Andrew Whitehead

 
 
Of all London's bus routes, the No. 4 must be the most maverick. It passes my door. It goes within fifty yards of my central London workplace. But I would no more hop aboard for my daily commute than skateboard, cycle, pogo or resort to any other eccentricity as my daily means of travel.

The route takes you past more north London landmarks than any other: Archway, the Nag's Head, Finsbury Park, Highbury Corner, The Angel, the Barbican, St Paul's, Fleet Street, Aldwych. The only trouble, as the more topographically aware among my blog readers will have realised, is that these resonant locations do not lie in a straight line, nor in a simple dog leg, but in a zig-zag which looks more like the FTSE index during a recession than something linear and functional.

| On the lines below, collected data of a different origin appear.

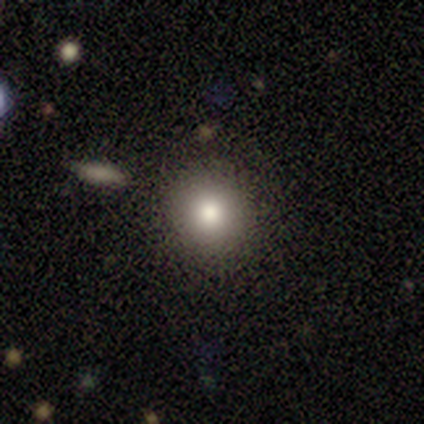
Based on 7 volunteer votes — Smooth or featured? 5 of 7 (71%) said smooth. How rounded? 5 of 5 (100%) said round. Merging? 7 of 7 (100%) said none.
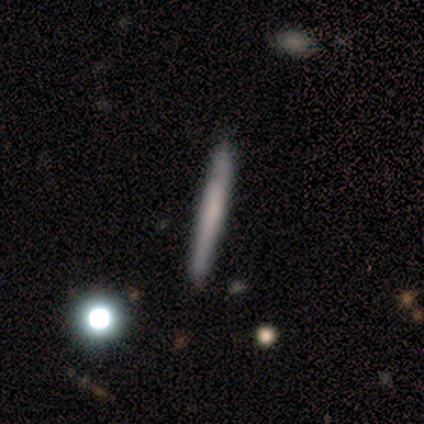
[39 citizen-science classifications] Smooth or featured: smooth — 51% (featured or disk — 44%)
How rounded: cigar-shaped — 95% (in between — 5%)
Merging: none — 78% (minor disturbance — 5%)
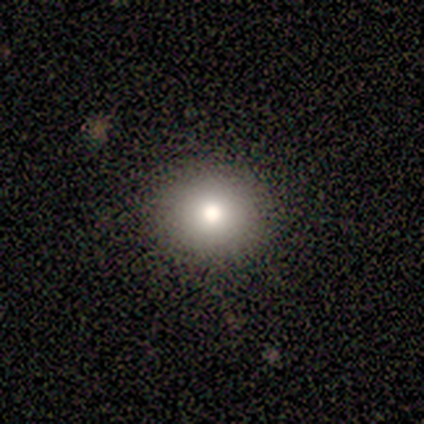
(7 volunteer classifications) Smooth or featured: smooth — 100%
How rounded: round — 86% (in between — 14%)
Merging: none — 100%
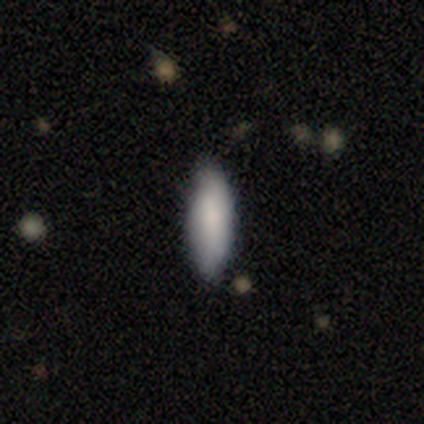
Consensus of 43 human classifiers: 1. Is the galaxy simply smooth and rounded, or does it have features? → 86% smooth, 12% featured or disk, 2% star or artifact.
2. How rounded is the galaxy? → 70% in between, 30% cigar-shaped, 0% round.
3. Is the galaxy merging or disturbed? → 55% none, 7% minor disturbance, 0% major disturbance, 0% merger.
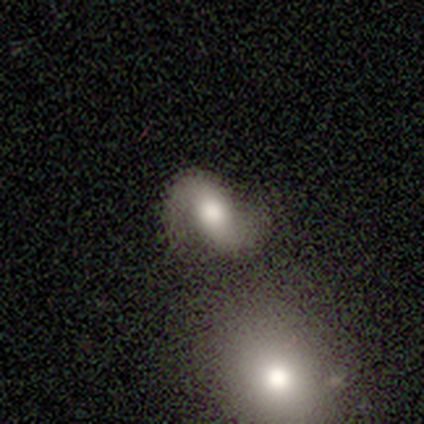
smooth_or_featured: featured or disk (p=0.87) [alt: smooth p=0.13]
disk_edge_on: no (p=1.00)
bar: no (p=0.41) [alt: weak p=0.38]
has_spiral_arms: yes (p=0.85) [alt: no p=0.15]
spiral_winding: medium (p=0.45) [alt: loose p=0.41]
spiral_arm_count: 2 (p=0.93) [alt: can't tell p=0.07]
bulge_size: large (p=0.44) [alt: moderate p=0.41]
merging: none (p=0.54) [alt: merger p=0.23]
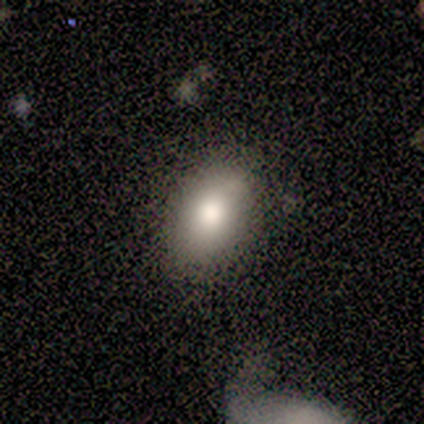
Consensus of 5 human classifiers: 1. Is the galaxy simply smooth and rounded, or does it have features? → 60% smooth, 20% featured or disk, 20% star or artifact.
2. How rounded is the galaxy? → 100% in between, 0% round, 0% cigar-shaped.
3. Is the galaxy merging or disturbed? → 100% none, 0% minor disturbance, 0% major disturbance, 0% merger.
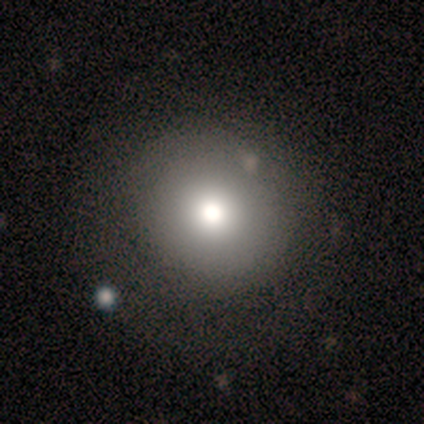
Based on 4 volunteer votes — smooth_or_featured: smooth (p=1.00)
how_rounded: round (p=1.00)
merging: none (p=0.75) [alt: minor disturbance p=0.25]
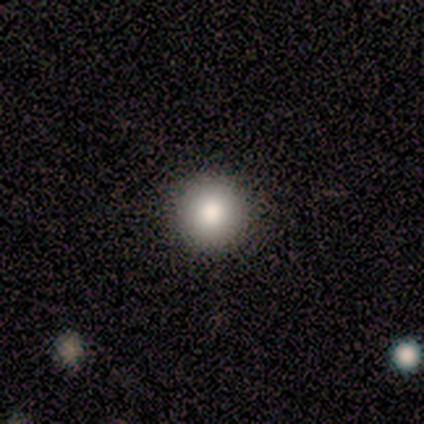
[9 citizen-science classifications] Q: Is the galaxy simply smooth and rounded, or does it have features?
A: smooth — 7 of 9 (78%).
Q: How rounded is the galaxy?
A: round — 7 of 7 (100%).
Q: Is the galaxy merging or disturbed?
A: none — 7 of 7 (100%).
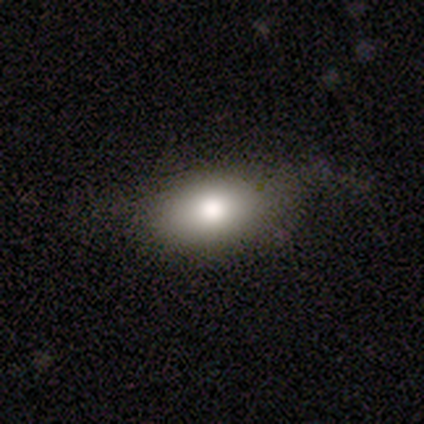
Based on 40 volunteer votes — Smooth or featured? 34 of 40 (85%) said smooth. How rounded? 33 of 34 (97%) said in between. Merging? 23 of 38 (61%) said none.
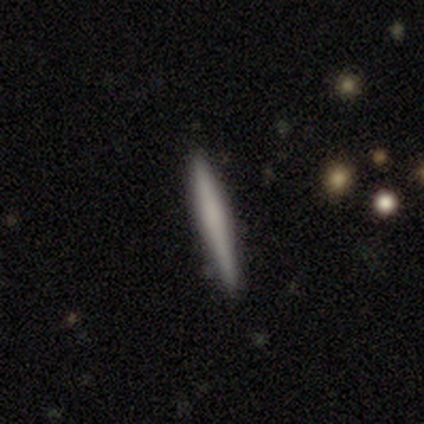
Volunteers were most divided on "smooth or featured" (2-way tie): smooth: 40%, featured or disk: 40%, star or artifact: 20%; "merging" (2-way tie): none: 50%, minor disturbance: 50%, major disturbance: 0%, merger: 0%. More confident: how rounded — cigar-shaped (100%).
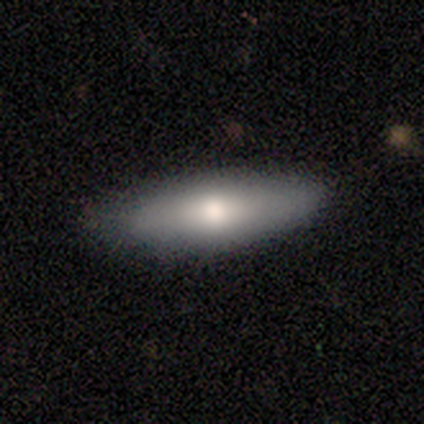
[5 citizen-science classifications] This appears to be a smooth galaxy with no disk features (80%) that is in between round and cigar-shaped (75%). Merging: none (75%).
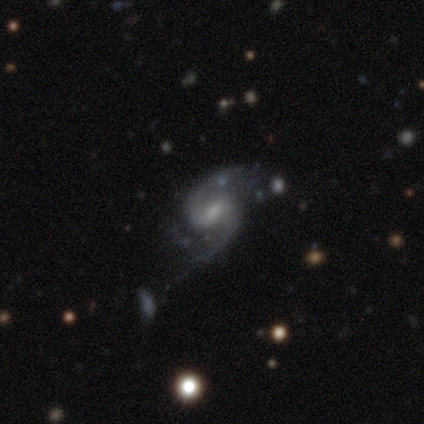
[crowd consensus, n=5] Q: Smooth or featured?
A: featured or disk (100%)
Q: Edge-on disk?
A: no (100%)
Q: Bar?
A: weak (60%); runner-up: strong (20%)
Q: Spiral arms?
A: yes (100%)
Q: Spiral winding?
A: medium (60%); runner-up: loose (40%)
Q: Spiral arm count?
A: 2 (60%); runner-up: 1 (40%)
Q: Bulge size?
A: small (60%); runner-up: moderate (20%)
Q: Merging?
A: none (60%); runner-up: minor disturbance (20%)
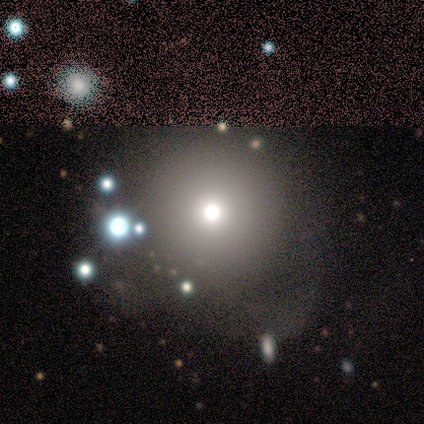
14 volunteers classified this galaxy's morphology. This is likely a smooth galaxy (64%). How rounded: clearly round (89%). Merging: likely none (64%).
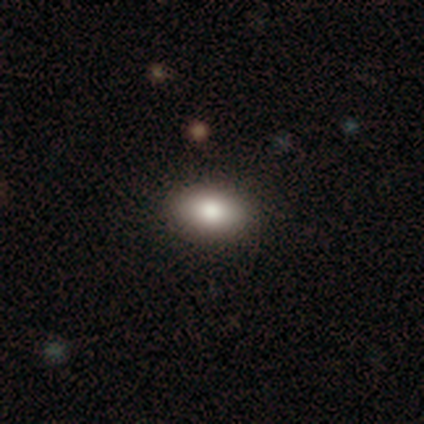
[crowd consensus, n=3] A smooth galaxy with no disk features (100%) that is in between round and cigar-shaped (100%).

Vote fractions:
- Smooth or featured? smooth: 100% / featured or disk: 0% / star or artifact: 0%
- How rounded? in between: 100% / round: 0% / cigar-shaped: 0%
- Merging? none: 100% / minor disturbance: 0% / major disturbance: 0% / merger: 0%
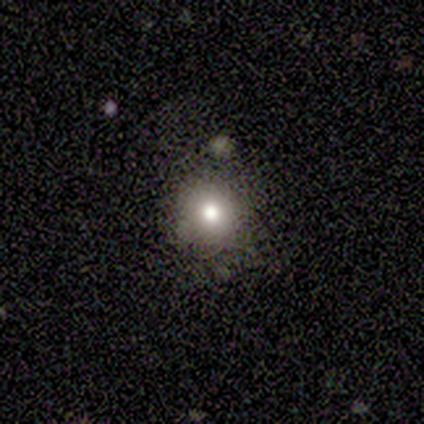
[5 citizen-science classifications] Q: Smooth or featured?
A: smooth (100%)
Q: How rounded?
A: round (80%); runner-up: in between (20%)
Q: Merging?
A: none (80%); runner-up: minor disturbance (20%)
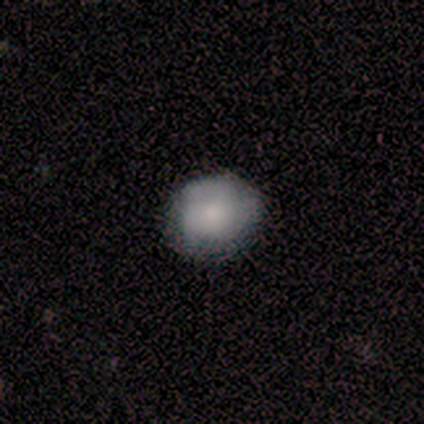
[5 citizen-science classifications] Smooth or featured: smooth — 80% (star or artifact — 20%)
How rounded: round — 100%
Merging: none — 100%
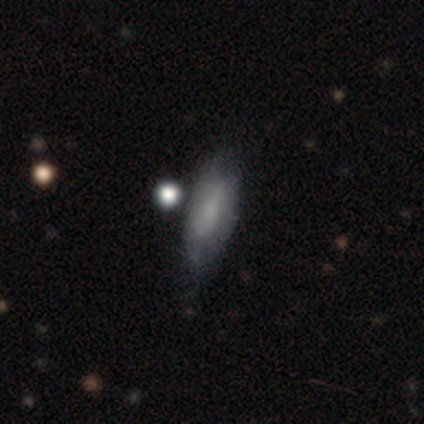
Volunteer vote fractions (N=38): Q: Smooth or featured?
A: smooth (58%); runner-up: featured or disk (34%)
Q: How rounded?
A: in between (64%); runner-up: cigar-shaped (36%)
Q: Merging?
A: none (66%); runner-up: minor disturbance (29%)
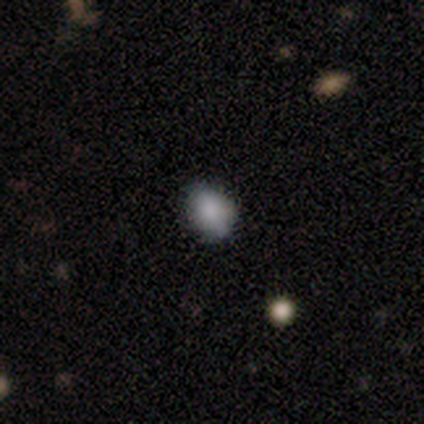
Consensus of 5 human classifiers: Morphology: type=smooth (80%); roundness=in between (75%); merging=none (100%).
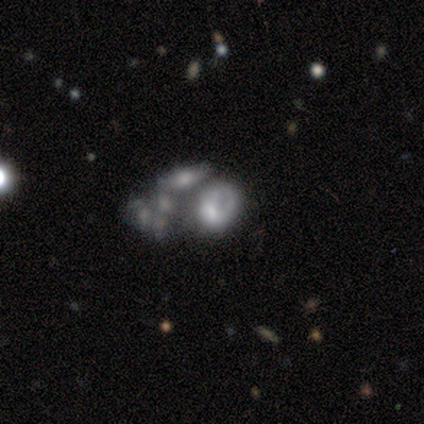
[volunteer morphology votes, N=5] smooth-or-featured: featured or disk: 80% | star or artifact: 20% | smooth: 0%
  disk-edge-on: no: 100% | yes: 0%
    bar: no: 100% | strong: 0% | weak: 0%
    has-spiral-arms: no: 100% | yes: 0%
    bulge-size: small: 50% | moderate: 25% | none: 25% | dominant: 0% | large: 0%
  merging: none: 50% | major disturbance: 25% | merger: 25% | minor disturbance: 0%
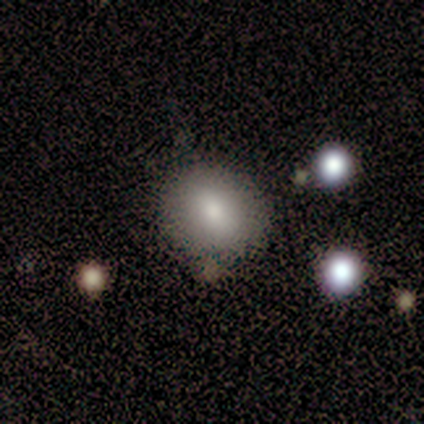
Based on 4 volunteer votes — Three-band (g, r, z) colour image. It shows a smooth galaxy with no disk features (75%) that is round (100%). Merging: minor disturbance (67%).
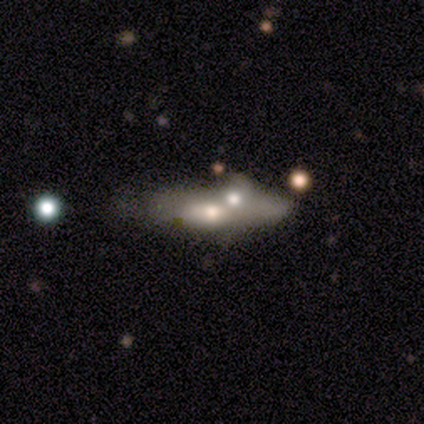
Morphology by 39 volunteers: smooth_or_featured: featured or disk (p=0.49) [alt: smooth p=0.38]
disk_edge_on: yes (p=0.53) [alt: no p=0.47]
edge_on_bulge: rounded (p=0.90) [alt: none p=0.10]
merging: merger (p=0.62) [alt: none p=0.09]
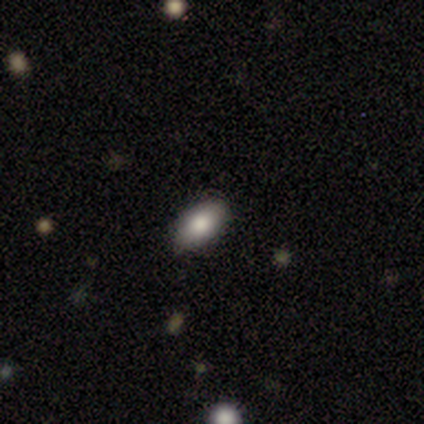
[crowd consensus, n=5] smooth 100%, featured or disk 0%, star or artifact 0%. Down the decision tree: how rounded — in between (100%); merging — none (80%).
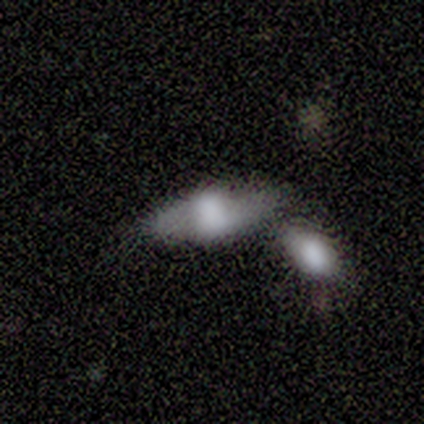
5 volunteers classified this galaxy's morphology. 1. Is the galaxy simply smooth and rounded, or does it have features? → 60% smooth, 20% featured or disk, 20% star or artifact.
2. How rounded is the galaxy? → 100% in between, 0% round, 0% cigar-shaped.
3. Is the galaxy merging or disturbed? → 50% none (tied), 50% merger (tied), 0% minor disturbance, 0% major disturbance.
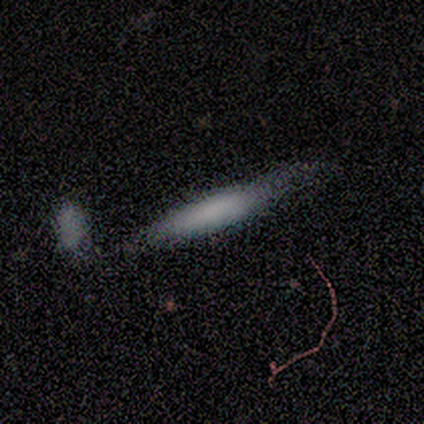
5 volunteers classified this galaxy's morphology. smooth-or-featured: smooth: 80% | featured or disk: 20% | star or artifact: 0%
  how-rounded: cigar-shaped: 75% | in between: 25% | round: 0%
  merging: none: 40% | minor disturbance: 20% | major disturbance: 20% | merger: 20%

Even off peak, it would be as quick for me to walk to work - it takes a good hour, and I do it a few times a year just for the moral glow - than catch the No. 4. Which is why, when an old friend suggested meeting up after work at a Turkish restaurant in Highbury Barn - "just jump on the 4, it will take you straight there", she said - warning signs should have started flashing.

So all this is by way of an apology to Liz. If I had walked the three miles or so, I might have been on time. Waiting twenty minutes for a 4 (I was puzzled why after such a delay the bus was so empty - but puzzled no longer) and then suffering its diverting but circuitous route, made me seriously late.

But if any out-of-town friend wants an upper deck view of the city without paying silly tourist bus fares, the No. 4 is just what they need. So I suppose it serves a sort of purpose - just not the one it was designed 4.